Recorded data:
Segment Open

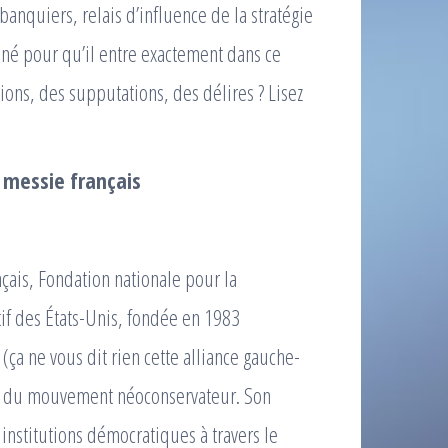
banquiers, relais d’influence de la stratégie
nné pour qu’il entre exactement dans ce
ions, des supputations, des délires ? Lisez
 messie français
ais, Fondation nationale pour la
tif des États-Unis, fondée en 1983
(ça ne vous dit rien cette alliance gauche-
lle du mouvement néoconservateur. Son
 institutions démocratiques à travers le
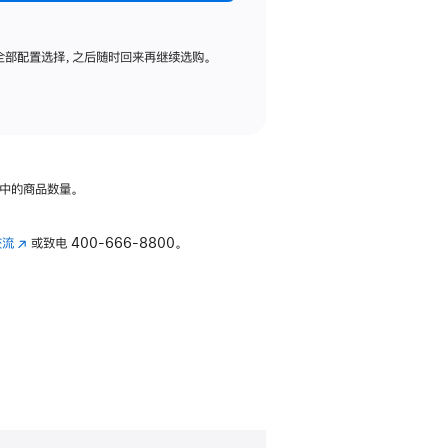
全部配置选择，之后随时回来再继续选购。
中的商品数量。
交流
(在
或致电
400-666-8800。
新
窗
口
中
打
开)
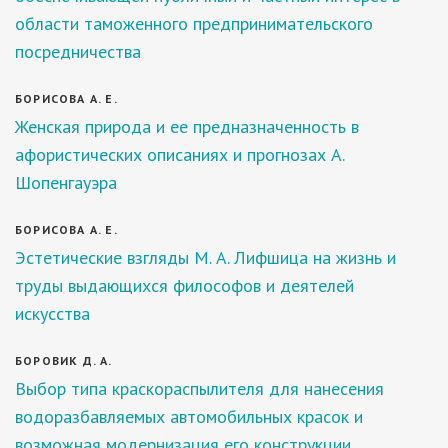
области таможенного предпринимательского
посредничества
БОРИСОВА А. Е.
Женская природа и ее предназначенность в
афористических описаниях и прогнозах А.
Шопенгауэра
БОРИСОВА А. Е.
Эстетические взгляды М. А. Лифшица на жизнь и
труды выдающихся философов и деятелей
искусства
БОРОВИК Д. А.
Выбор типа краскораспылителя для нанесения
водоразбавляемых автомобильных красок и
возможная модернизация его конструкции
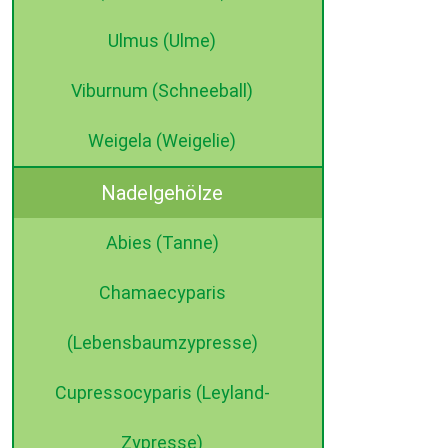
Ulmus (Ulme)
Viburnum (Schneeball)
Weigela (Weigelie)
Nadelgehölze
Abies (Tanne)
Chamaecyparis
(Lebensbaumzypresse)
Cupressocyparis (Leyland-
Zypresse)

Segment Closed

— Requirement —
Copy out the lines of the listing from the line with "области таможенного предпринимательского" through the end of the listing, both ends included, and leave the pictures out of your answer.

— Solution —
области таможенного предпринимательского
посредничества
БОРИСОВА А. Е.
Женская природа и ее предназначенность в
афористических описаниях и прогнозах А.
Шопенгауэра
БОРИСОВА А. Е.
Эстетические взгляды М. А. Лифшица на жизнь и
труды выдающихся философов и деятелей
искусства
БОРОВИК Д. А.
Выбор типа краскораспылителя для нанесения
водоразбавляемых автомобильных красок и
возможная модернизация его конструкции
Ulmus (Ulme)
Viburnum (Schneeball)
Weigela (Weigelie)
Nadelgehölze
Abies (Tanne)
Chamaecyparis
(Lebensbaumzypresse)
Cupressocyparis (Leyland-
Zypresse)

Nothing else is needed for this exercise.